(Cekungan bandung. Sunber: www.commons.wikimedia.org)
Jumlah penduduk di perkotaan Indonesia semakin meningkat seiring dengan
fenomena urbanisasi. Data Biro Pusat Statistik (BPS) pada tahun 2020, penduduk yang tinggal di wilayah perkotaan telah mencapai 54% dari total penduduk di Indonesia dan diperkirakan akan meningkat hingga 72,8% di tahun 2045. Hal ini tak lepas dari meningkatnya akumulasi kapital yang secara simultan menarik kegiatan dan orang untuk beraktivitas di kawasan perkotaan seiring kemajuan teknologi, informasi, transportasi dan globalisasi. Mengakomodasi kebutuhan kegiatan dan orang tersebut mendorong terjadinya pertumbuhan dan transformasi di kawasan perkotaan
Pertumbuhan kota-kota tidak hanya terjadi secara individu, namun dapat
terhubung secara spasial untuk berkembang bersama-sama dan beraglomerasi membentuk kawasan perkotaan yang lebih luas melampaui batas-batas administrasinya. Kawasan perkotaan yang besar biasanya terdiri dari kota inti dan wilayah sekitarnya, yang kemudian sering disebut dengan kawasan metropolitan (Heinelt dan Kübler, 2005). Hal inilah yang menyebabkan kawasan metropolitan berperan sebagai mesin pertumbuhan wilayah untuk skala regional, nasional bahkan internasional.

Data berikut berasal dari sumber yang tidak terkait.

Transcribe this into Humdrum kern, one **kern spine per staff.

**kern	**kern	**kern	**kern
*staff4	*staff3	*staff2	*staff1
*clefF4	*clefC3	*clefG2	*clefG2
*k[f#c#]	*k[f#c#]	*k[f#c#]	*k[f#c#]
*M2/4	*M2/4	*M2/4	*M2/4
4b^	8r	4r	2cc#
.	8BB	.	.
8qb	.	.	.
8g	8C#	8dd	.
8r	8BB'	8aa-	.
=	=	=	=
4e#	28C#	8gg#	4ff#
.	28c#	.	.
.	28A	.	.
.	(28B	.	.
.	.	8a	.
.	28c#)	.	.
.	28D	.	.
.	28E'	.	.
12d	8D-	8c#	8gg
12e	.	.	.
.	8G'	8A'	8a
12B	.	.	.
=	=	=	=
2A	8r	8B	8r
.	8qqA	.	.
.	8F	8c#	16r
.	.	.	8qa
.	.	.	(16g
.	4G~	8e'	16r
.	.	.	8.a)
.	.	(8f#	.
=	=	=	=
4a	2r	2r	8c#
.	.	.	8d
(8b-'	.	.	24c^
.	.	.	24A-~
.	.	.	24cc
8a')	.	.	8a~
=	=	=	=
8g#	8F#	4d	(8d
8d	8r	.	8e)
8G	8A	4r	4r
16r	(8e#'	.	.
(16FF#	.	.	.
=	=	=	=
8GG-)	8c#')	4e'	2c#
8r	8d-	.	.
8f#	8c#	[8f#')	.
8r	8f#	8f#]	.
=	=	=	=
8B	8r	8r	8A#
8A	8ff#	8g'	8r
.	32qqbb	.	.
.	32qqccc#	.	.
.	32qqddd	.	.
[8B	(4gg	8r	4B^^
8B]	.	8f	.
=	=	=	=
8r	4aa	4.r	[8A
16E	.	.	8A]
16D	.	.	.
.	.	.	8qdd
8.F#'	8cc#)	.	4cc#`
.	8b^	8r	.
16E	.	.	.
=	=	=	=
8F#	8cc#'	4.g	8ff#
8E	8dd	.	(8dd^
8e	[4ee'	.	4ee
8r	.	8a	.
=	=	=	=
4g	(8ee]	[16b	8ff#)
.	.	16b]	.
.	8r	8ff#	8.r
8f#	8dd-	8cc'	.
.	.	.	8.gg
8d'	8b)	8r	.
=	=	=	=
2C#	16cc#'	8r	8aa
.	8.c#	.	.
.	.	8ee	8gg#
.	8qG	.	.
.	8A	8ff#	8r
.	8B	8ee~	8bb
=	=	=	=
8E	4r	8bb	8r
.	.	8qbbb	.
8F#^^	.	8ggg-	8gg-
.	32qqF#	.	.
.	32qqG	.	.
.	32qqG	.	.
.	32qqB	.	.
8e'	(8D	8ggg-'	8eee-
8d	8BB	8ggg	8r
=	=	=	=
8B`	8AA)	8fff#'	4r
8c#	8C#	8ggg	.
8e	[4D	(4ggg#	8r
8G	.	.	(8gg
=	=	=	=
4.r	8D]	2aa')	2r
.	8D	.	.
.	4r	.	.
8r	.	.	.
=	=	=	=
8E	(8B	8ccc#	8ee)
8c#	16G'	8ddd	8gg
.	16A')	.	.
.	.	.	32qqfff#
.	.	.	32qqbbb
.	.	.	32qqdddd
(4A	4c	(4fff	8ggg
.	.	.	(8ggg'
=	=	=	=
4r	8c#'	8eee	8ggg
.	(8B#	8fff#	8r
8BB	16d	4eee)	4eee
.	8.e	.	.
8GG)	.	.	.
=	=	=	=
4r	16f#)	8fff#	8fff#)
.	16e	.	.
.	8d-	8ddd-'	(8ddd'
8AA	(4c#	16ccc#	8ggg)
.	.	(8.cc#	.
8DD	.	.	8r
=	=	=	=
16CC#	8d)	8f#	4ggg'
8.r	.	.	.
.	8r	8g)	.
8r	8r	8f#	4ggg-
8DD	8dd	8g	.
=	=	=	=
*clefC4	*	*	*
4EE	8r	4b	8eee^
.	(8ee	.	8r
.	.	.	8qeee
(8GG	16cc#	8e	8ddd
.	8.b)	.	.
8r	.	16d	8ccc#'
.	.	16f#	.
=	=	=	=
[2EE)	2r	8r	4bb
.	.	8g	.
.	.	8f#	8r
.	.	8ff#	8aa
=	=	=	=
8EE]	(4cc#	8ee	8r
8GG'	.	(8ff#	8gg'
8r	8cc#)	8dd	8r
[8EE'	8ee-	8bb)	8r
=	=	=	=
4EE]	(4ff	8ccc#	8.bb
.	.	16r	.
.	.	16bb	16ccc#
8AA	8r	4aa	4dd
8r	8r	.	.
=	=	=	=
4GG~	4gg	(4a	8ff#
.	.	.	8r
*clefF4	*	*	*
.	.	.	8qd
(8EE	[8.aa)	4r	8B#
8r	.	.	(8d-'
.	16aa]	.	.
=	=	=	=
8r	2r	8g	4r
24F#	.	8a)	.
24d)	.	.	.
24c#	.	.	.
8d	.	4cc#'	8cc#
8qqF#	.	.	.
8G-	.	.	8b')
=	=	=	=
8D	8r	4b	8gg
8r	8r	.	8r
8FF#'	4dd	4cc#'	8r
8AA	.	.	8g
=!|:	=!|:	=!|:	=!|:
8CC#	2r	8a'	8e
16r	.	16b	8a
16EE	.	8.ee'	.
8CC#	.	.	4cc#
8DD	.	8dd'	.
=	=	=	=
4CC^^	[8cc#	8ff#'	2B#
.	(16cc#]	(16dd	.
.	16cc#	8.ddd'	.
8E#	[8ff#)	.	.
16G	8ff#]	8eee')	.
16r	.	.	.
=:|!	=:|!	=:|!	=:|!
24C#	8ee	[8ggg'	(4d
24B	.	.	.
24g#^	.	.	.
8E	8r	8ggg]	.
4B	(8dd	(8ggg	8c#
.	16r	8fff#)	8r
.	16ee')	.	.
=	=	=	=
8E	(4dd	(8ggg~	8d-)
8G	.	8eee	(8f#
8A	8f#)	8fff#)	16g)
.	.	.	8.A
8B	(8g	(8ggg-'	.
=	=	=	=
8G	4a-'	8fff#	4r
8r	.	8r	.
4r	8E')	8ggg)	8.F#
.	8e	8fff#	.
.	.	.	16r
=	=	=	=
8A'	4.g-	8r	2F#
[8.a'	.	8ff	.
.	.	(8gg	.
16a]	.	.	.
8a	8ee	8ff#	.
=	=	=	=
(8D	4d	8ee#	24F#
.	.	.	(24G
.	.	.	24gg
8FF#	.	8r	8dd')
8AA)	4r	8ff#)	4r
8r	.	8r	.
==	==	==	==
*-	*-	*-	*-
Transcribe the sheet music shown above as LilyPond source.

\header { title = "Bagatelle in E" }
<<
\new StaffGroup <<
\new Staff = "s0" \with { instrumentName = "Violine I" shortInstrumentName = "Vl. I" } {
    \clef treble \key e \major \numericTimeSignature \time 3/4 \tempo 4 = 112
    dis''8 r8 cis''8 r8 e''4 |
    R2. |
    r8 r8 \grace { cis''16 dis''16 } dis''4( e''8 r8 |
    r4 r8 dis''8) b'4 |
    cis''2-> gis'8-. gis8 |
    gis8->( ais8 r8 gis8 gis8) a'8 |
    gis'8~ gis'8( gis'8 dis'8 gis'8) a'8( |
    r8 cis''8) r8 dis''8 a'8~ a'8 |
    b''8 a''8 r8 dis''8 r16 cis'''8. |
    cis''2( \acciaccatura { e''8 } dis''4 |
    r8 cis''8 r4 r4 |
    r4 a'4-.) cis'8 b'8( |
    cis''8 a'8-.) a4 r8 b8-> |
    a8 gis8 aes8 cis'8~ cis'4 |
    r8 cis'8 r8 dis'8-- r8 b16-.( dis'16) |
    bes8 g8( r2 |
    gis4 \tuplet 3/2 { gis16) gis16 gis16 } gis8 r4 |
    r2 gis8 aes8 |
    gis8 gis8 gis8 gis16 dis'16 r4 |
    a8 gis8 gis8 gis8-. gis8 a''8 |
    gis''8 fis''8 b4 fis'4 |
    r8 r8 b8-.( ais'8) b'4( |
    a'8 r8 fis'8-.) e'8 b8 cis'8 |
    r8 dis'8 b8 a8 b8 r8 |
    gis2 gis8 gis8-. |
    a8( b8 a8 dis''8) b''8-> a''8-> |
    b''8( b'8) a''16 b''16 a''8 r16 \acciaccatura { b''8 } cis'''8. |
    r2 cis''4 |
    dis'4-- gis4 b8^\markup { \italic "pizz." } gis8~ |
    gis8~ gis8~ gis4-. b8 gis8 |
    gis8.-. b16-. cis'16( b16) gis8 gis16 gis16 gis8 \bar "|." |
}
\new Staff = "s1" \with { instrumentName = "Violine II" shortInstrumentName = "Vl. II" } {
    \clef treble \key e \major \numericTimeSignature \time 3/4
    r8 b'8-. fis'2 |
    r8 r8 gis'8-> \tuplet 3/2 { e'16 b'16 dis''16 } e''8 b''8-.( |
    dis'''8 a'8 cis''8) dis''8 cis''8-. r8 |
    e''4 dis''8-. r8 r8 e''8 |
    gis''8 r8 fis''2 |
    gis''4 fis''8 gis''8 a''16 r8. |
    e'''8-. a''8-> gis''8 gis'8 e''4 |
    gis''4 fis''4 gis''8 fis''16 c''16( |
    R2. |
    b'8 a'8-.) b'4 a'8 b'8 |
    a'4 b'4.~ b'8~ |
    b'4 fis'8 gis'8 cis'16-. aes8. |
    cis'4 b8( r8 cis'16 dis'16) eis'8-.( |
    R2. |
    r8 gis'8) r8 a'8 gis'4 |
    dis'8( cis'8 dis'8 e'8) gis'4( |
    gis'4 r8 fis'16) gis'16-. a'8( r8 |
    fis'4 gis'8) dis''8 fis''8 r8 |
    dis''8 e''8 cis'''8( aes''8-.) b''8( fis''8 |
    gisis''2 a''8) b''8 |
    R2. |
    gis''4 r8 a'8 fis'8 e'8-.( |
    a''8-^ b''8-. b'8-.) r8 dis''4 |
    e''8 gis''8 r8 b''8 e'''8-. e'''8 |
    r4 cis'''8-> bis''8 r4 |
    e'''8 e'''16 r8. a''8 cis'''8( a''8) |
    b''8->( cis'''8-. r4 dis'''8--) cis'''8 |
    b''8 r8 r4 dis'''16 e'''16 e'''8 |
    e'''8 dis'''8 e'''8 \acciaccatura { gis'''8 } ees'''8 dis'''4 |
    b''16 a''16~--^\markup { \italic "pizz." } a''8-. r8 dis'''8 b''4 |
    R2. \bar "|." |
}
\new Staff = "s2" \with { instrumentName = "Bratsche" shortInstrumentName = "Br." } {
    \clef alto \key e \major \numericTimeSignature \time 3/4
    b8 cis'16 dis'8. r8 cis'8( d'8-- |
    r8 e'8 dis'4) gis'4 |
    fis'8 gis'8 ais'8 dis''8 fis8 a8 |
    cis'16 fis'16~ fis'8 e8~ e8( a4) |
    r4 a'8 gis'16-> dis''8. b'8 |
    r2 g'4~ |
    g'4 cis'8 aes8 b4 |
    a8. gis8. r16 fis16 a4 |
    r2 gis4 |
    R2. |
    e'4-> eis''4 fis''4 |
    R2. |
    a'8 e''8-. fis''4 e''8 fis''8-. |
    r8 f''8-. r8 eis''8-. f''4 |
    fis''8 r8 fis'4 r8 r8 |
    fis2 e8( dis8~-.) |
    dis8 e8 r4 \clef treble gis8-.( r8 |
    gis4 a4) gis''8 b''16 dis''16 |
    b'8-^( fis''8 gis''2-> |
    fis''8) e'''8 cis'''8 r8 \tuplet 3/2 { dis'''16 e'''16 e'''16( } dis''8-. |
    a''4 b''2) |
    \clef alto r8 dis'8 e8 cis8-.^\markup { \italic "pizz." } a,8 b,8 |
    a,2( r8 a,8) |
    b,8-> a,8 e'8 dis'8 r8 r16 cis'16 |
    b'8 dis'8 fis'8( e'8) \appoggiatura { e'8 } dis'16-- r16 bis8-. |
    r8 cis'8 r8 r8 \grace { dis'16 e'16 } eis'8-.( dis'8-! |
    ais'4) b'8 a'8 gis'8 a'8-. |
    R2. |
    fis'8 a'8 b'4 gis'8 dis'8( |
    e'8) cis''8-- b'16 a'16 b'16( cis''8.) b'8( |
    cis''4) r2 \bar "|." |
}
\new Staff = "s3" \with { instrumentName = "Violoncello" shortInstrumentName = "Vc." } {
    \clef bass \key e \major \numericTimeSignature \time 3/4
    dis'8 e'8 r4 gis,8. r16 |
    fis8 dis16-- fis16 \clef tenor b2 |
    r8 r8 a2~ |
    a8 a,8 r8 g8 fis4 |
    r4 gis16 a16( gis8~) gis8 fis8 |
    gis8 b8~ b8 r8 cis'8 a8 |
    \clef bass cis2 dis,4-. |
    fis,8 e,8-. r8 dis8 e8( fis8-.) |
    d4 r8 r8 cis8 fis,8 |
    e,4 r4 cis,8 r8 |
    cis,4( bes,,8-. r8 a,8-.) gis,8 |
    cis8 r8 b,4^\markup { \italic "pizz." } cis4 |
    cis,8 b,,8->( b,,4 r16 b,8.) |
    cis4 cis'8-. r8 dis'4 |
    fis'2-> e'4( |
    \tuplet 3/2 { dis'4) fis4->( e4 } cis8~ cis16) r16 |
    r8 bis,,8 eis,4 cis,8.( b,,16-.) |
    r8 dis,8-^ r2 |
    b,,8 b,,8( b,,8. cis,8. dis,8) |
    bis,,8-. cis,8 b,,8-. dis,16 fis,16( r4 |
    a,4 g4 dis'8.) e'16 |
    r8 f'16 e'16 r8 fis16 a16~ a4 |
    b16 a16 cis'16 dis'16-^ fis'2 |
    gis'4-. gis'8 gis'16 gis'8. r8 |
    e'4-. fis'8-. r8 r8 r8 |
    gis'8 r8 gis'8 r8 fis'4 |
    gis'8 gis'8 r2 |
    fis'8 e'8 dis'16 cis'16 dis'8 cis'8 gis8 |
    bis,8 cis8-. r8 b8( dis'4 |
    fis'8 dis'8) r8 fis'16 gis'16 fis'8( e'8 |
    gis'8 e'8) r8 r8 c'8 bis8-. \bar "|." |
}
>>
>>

Selain dampak positif tersebut, pengembangan kawasan metropolitan juga
memberikan dampak negatif seperti, permukiman kumuh, kemacetan, polusi, kesulitan akses transportasi, air bersih dan sanitasi dan lain sebagainya. Hal tersebut disebabkan bila laju urbanisasi tidak diimbangi dengan pengelolaan yang baik, meliputi peningkatan pembangunan dan kesejahteraan. Seperti fenomena di Indonesia, meskipun sudah lebih dari separuh jumlah penduduk yang tinggal di perkotaan dan kawasan metropolitan, menurut riset Bank Dunia dalam “Time To ACT: Realizing Indonesia’s Urban Potential”, Indonesia tetap menjadi negara berpenghasilan menengah bawah. Dimana setiap kenaikan 1% urbanisasi di Indonesia hanya mampu mengungkit 1,4% PDB per kapita. Daya ungkit tersebut jauh lebih kecil dibandingkan China yang setiap 1% kenaikan urbanisasinya mampu mengerek PDB per kapita hingga 3%.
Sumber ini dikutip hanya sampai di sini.